Rendered images with source text:
------------------------------------------------------------------------
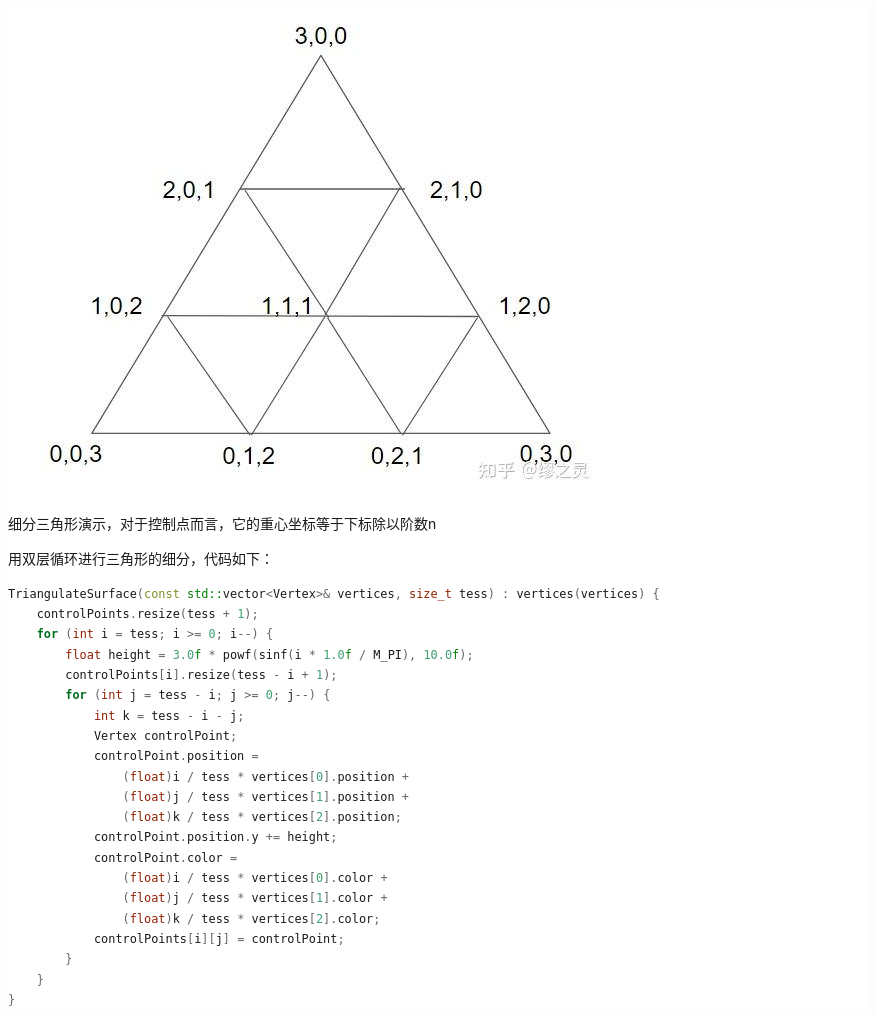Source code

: ![img](./assets/v2-7f1d16765a29cbf94e6ad4c999554305_1440w.jpg)

细分三角形演示，对于控制点而言，它的重心坐标等于下标除以阶数n

用双层循环进行三角形的细分，代码如下：

```cpp
TriangulateSurface(const std::vector<Vertex>& vertices, size_t tess) : vertices(vertices) {
    controlPoints.resize(tess + 1);
    for (int i = tess; i >= 0; i--) {
        float height = 3.0f * powf(sinf(i * 1.0f / M_PI), 10.0f);
        controlPoints[i].resize(tess - i + 1);
        for (int j = tess - i; j >= 0; j--) {
            int k = tess - i - j;
            Vertex controlPoint;
            controlPoint.position =
                (float)i / tess * vertices[0].position +
                (float)j / tess * vertices[1].position +
                (float)k / tess * vertices[2].position;
            controlPoint.position.y += height;
            controlPoint.color =
                (float)i / tess * vertices[0].color +
                (float)j / tess * vertices[1].color +
                (float)k / tess * vertices[2].color;
            controlPoints[i][j] = controlPoint;
        }
    }
}
```
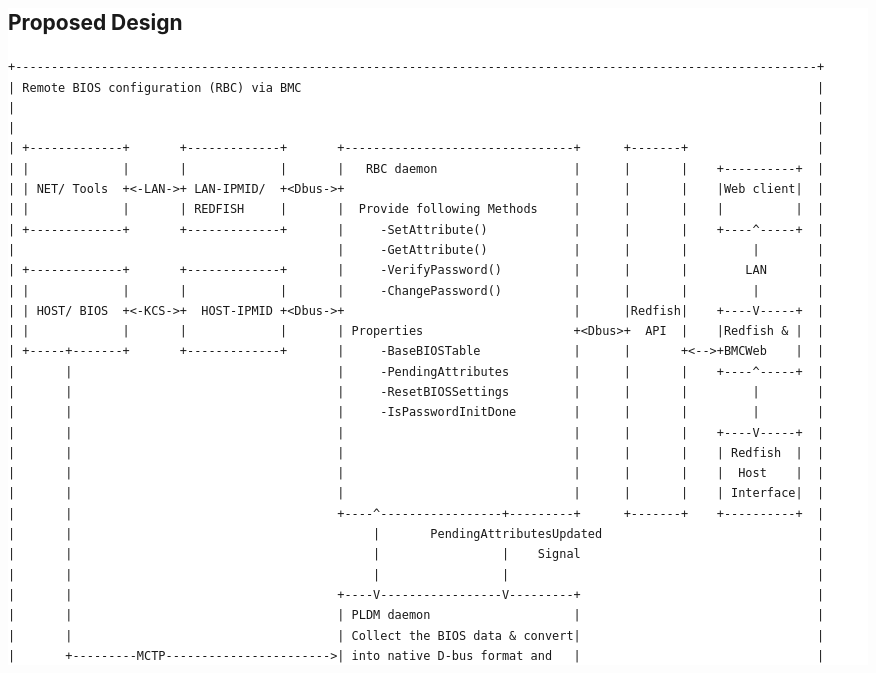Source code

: ## Proposed Design

```
+----------------------------------------------------------------------------------------------------------------+
| Remote BIOS configuration (RBC) via BMC                                                                        |
|                                                                                                                |
|                                                                                                                |
| +-------------+       +-------------+       +--------------------------------+      +-------+                  |
| |             |       |             |       |   RBC daemon                   |      |       |    +----------+  |
| | NET/ Tools  +<-LAN->+ LAN-IPMID/  +<Dbus->+                                |      |       |    |Web client|  |
| |             |       | REDFISH     |       |  Provide following Methods     |      |       |    |          |  |
| +-------------+       +-------------+       |     -SetAttribute()            |      |       |    +----^-----+  |
|                                             |     -GetAttribute()            |      |       |         |        |
| +-------------+       +-------------+       |     -VerifyPassword()          |      |       |        LAN       |
| |             |       |             |       |     -ChangePassword()          |      |       |         |        |
| | HOST/ BIOS  +<-KCS->+  HOST-IPMID +<Dbus->+                                |      |Redfish|    +----V-----+  |
| |             |       |             |       | Properties                     +<Dbus>+  API  |    |Redfish & |  |
| +-----+-------+       +-------------+       |     -BaseBIOSTable             |      |       +<-->+BMCWeb    |  |
|       |                                     |     -PendingAttributes         |      |       |    +----^-----+  |
|       |                                     |     -ResetBIOSSettings         |      |       |         |        |
|       |                                     |     -IsPasswordInitDone        |      |       |         |        |
|       |                                     |                                |      |       |    +----V-----+  |
|       |                                     |                                |      |       |    | Redfish  |  |
|       |                                     |                                |      |       |    |  Host    |  |
|       |                                     |                                |      |       |    | Interface|  |
|       |                                     +----^-----------------+---------+      +-------+    +----------+  |
|       |                                          |       PendingAttributesUpdated                              |
|       |                                          |                 |    Signal                                 |
|       |                                          |                 |                                           |
|       |                                     +----V-----------------V---------+                                 |
|       |                                     | PLDM daemon                    |                                 |
|       |                                     | Collect the BIOS data & convert|                                 |
|       +---------MCTP----------------------->| into native D-bus format and   |                                 |
```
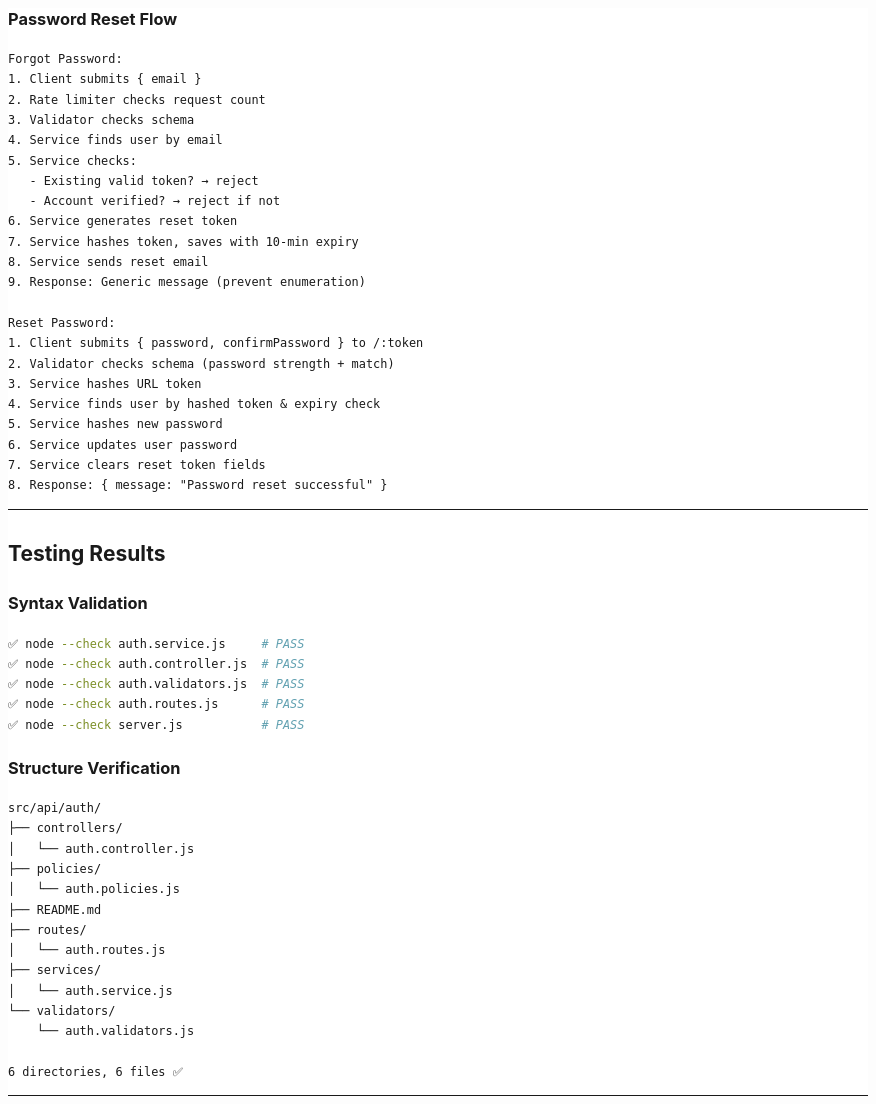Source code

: ### Password Reset Flow
```
Forgot Password:
1. Client submits { email }
2. Rate limiter checks request count
3. Validator checks schema
4. Service finds user by email
5. Service checks:
   - Existing valid token? → reject
   - Account verified? → reject if not
6. Service generates reset token
7. Service hashes token, saves with 10-min expiry
8. Service sends reset email
9. Response: Generic message (prevent enumeration)

Reset Password:
1. Client submits { password, confirmPassword } to /:token
2. Validator checks schema (password strength + match)
3. Service hashes URL token
4. Service finds user by hashed token & expiry check
5. Service hashes new password
6. Service updates user password
7. Service clears reset token fields
8. Response: { message: "Password reset successful" }
```

---

## Testing Results

### Syntax Validation
```bash
✅ node --check auth.service.js     # PASS
✅ node --check auth.controller.js  # PASS
✅ node --check auth.validators.js  # PASS
✅ node --check auth.routes.js      # PASS
✅ node --check server.js           # PASS
```

### Structure Verification
```
src/api/auth/
├── controllers/
│   └── auth.controller.js
├── policies/
│   └── auth.policies.js
├── README.md
├── routes/
│   └── auth.routes.js
├── services/
│   └── auth.service.js
└── validators/
    └── auth.validators.js

6 directories, 6 files ✅
```

---
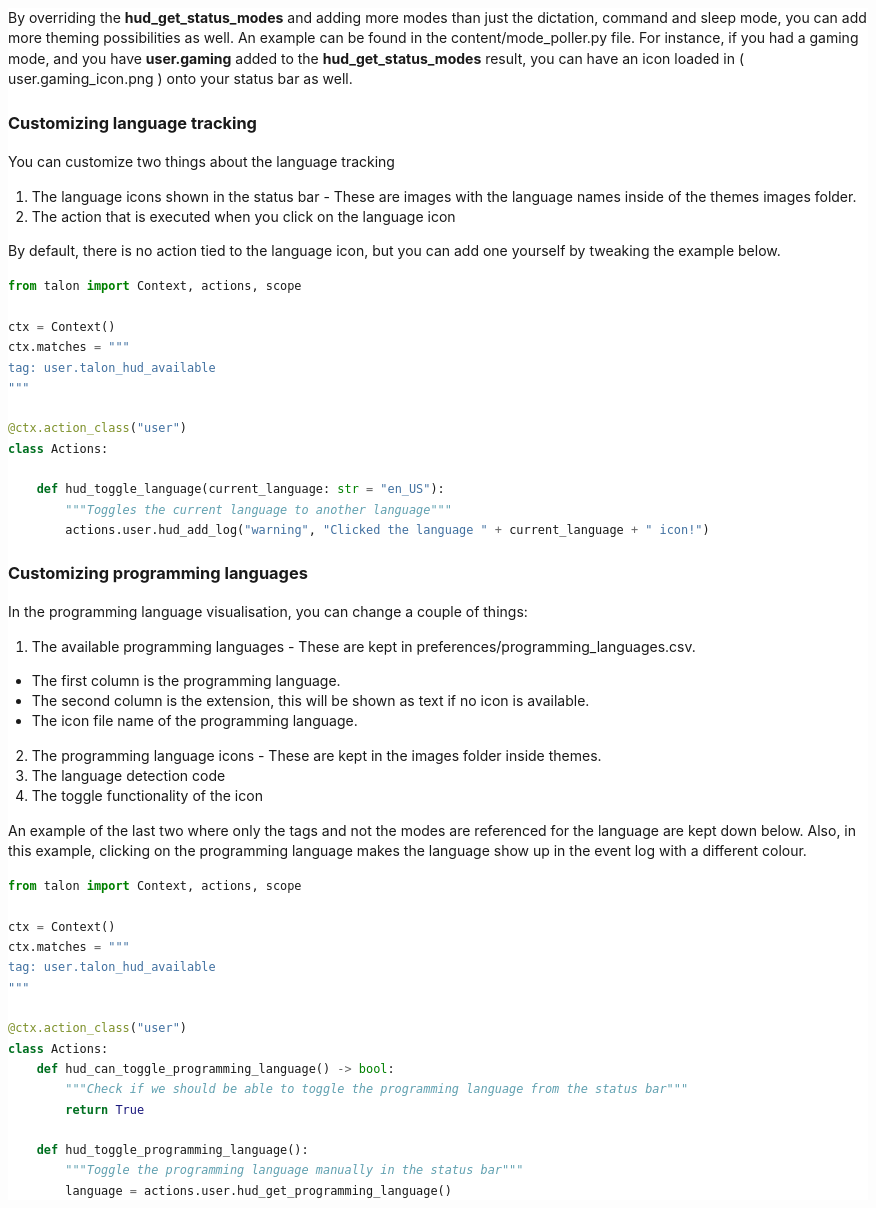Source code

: By overriding the **hud_get_status_modes** and adding more modes than just the dictation, command and sleep mode, you can add more theming possibilities as well. An example can be found in the content/mode_poller.py file.
For instance, if you had a gaming mode, and you have **user.gaming** added to the **hud_get_status_modes** result, you can have an icon loaded in ( user.gaming_icon.png ) onto your status bar as well.

### Customizing language tracking

You can customize two things about the language tracking
1. The language icons shown in the status bar - These are images with the language names inside of the themes images folder.
2. The action that is executed when you click on the language icon

By default, there is no action tied to the language icon, but you can add one yourself by tweaking the example below.

```python
from talon import Context, actions, scope

ctx = Context()
ctx.matches = """
tag: user.talon_hud_available
"""

@ctx.action_class("user")
class Actions:

    def hud_toggle_language(current_language: str = "en_US"):
        """Toggles the current language to another language"""
        actions.user.hud_add_log("warning", "Clicked the language " + current_language + " icon!")
```

### Customizing programming languages

In the programming language visualisation, you can change a couple of things:

1. The available programming languages - These are kept in preferences/programming_languages.csv.
- The first column is the programming language.
- The second column is the extension, this will be shown as text if no icon is available.
- The icon file name of the programming language.
2. The programming language icons - These are kept in the images folder inside themes.
3. The language detection code
4. The toggle functionality of the icon

An example of the last two where only the tags and not the modes are referenced for the language are kept down below.
Also, in this example, clicking on the programming language makes the language show up in the event log with a different colour.

```python
from talon import Context, actions, scope

ctx = Context()
ctx.matches = """
tag: user.talon_hud_available
"""

@ctx.action_class("user")
class Actions:
    def hud_can_toggle_programming_language() -> bool:
        """Check if we should be able to toggle the programming language from the status bar"""
        return True

    def hud_toggle_programming_language():
        """Toggle the programming language manually in the status bar"""
        language = actions.user.hud_get_programming_language()
```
------------------------------------------------------------------------
** What needs to be done **
An exact, image-free transcription of all the records above is needed.

** Written solution **
Source code

: ![img](./assets/v2-7f1d16765a29cbf94e6ad4c999554305_1440w.jpg)

细分三角形演示，对于控制点而言，它的重心坐标等于下标除以阶数n

用双层循环进行三角形的细分，代码如下：

```cpp
TriangulateSurface(const std::vector<Vertex>& vertices, size_t tess) : vertices(vertices) {
    controlPoints.resize(tess + 1);
    for (int i = tess; i >= 0; i--) {
        float height = 3.0f * powf(sinf(i * 1.0f / M_PI), 10.0f);
        controlPoints[i].resize(tess - i + 1);
        for (int j = tess - i; j >= 0; j--) {
            int k = tess - i - j;
            Vertex controlPoint;
            controlPoint.position =
                (float)i / tess * vertices[0].position +
                (float)j / tess * vertices[1].position +
                (float)k / tess * vertices[2].position;
            controlPoint.position.y += height;
            controlPoint.color =
                (float)i / tess * vertices[0].color +
                (float)j / tess * vertices[1].color +
                (float)k / tess * vertices[2].color;
            controlPoints[i][j] = controlPoint;
        }
    }
}
```
Source code

: ## Proposed Design

```
+----------------------------------------------------------------------------------------------------------------+
| Remote BIOS configuration (RBC) via BMC                                                                        |
|                                                                                                                |
|                                                                                                                |
| +-------------+       +-------------+       +--------------------------------+      +-------+                  |
| |             |       |             |       |   RBC daemon                   |      |       |    +----------+  |
| | NET/ Tools  +<-LAN->+ LAN-IPMID/  +<Dbus->+                                |      |       |    |Web client|  |
| |             |       | REDFISH     |       |  Provide following Methods     |      |       |    |          |  |
| +-------------+       +-------------+       |     -SetAttribute()            |      |       |    +----^-----+  |
|                                             |     -GetAttribute()            |      |       |         |        |
| +-------------+       +-------------+       |     -VerifyPassword()          |      |       |        LAN       |
| |             |       |             |       |     -ChangePassword()          |      |       |         |        |
| | HOST/ BIOS  +<-KCS->+  HOST-IPMID +<Dbus->+                                |      |Redfish|    +----V-----+  |
| |             |       |             |       | Properties                     +<Dbus>+  API  |    |Redfish & |  |
| +-----+-------+       +-------------+       |     -BaseBIOSTable             |      |       +<-->+BMCWeb    |  |
|       |                                     |     -PendingAttributes         |      |       |    +----^-----+  |
|       |                                     |     -ResetBIOSSettings         |      |       |         |        |
|       |                                     |     -IsPasswordInitDone        |      |       |         |        |
|       |                                     |                                |      |       |    +----V-----+  |
|       |                                     |                                |      |       |    | Redfish  |  |
|       |                                     |                                |      |       |    |  Host    |  |
|       |                                     |                                |      |       |    | Interface|  |
|       |                                     +----^-----------------+---------+      +-------+    +----------+  |
|       |                                          |       PendingAttributesUpdated                              |
|       |                                          |                 |    Signal                                 |
|       |                                          |                 |                                           |
|       |                                     +----V-----------------V---------+                                 |
|       |                                     | PLDM daemon                    |                                 |
|       |                                     | Collect the BIOS data & convert|                                 |
|       +---------MCTP----------------------->| into native D-bus format and   |                                 |
```
Source code

: ### Password Reset Flow
```
Forgot Password:
1. Client submits { email }
2. Rate limiter checks request count
3. Validator checks schema
4. Service finds user by email
5. Service checks:
   - Existing valid token? → reject
   - Account verified? → reject if not
6. Service generates reset token
7. Service hashes token, saves with 10-min expiry
8. Service sends reset email
9. Response: Generic message (prevent enumeration)

Reset Password:
1. Client submits { password, confirmPassword } to /:token
2. Validator checks schema (password strength + match)
3. Service hashes URL token
4. Service finds user by hashed token & expiry check
5. Service hashes new password
6. Service updates user password
7. Service clears reset token fields
8. Response: { message: "Password reset successful" }
```

---

## Testing Results

### Syntax Validation
```bash
✅ node --check auth.service.js     # PASS
✅ node --check auth.controller.js  # PASS
✅ node --check auth.validators.js  # PASS
✅ node --check auth.routes.js      # PASS
✅ node --check server.js           # PASS
```

### Structure Verification
```
src/api/auth/
├── controllers/
│   └── auth.controller.js
├── policies/
│   └── auth.policies.js
├── README.md
├── routes/
│   └── auth.routes.js
├── services/
│   └── auth.service.js
└── validators/
    └── auth.validators.js

6 directories, 6 files ✅
```

---
Source code

: By overriding the **hud_get_status_modes** and adding more modes than just the dictation, command and sleep mode, you can add more theming possibilities as well. An example can be found in the content/mode_poller.py file.
For instance, if you had a gaming mode, and you have **user.gaming** added to the **hud_get_status_modes** result, you can have an icon loaded in ( user.gaming_icon.png ) onto your status bar as well.

### Customizing language tracking

You can customize two things about the language tracking
1. The language icons shown in the status bar - These are images with the language names inside of the themes images folder.
2. The action that is executed when you click on the language icon

By default, there is no action tied to the language icon, but you can add one yourself by tweaking the example below.

```python
from talon import Context, actions, scope

ctx = Context()
ctx.matches = """
tag: user.talon_hud_available
"""

@ctx.action_class("user")
class Actions:

    def hud_toggle_language(current_language: str = "en_US"):
        """Toggles the current language to another language"""
        actions.user.hud_add_log("warning", "Clicked the language " + current_language + " icon!")
```

### Customizing programming languages

In the programming language visualisation, you can change a couple of things:

1. The available programming languages - These are kept in preferences/programming_languages.csv.
- The first column is the programming language.
- The second column is the extension, this will be shown as text if no icon is available.
- The icon file name of the programming language.
2. The programming language icons - These are kept in the images folder inside themes.
3. The language detection code
4. The toggle functionality of the icon

An example of the last two where only the tags and not the modes are referenced for the language are kept down below.
Also, in this example, clicking on the programming language makes the language show up in the event log with a different colour.

```python
from talon import Context, actions, scope

ctx = Context()
ctx.matches = """
tag: user.talon_hud_available
"""

@ctx.action_class("user")
class Actions:
    def hud_can_toggle_programming_language() -> bool:
        """Check if we should be able to toggle the programming language from the status bar"""
        return True

    def hud_toggle_programming_language():
        """Toggle the programming language manually in the status bar"""
        language = actions.user.hud_get_programming_language()
```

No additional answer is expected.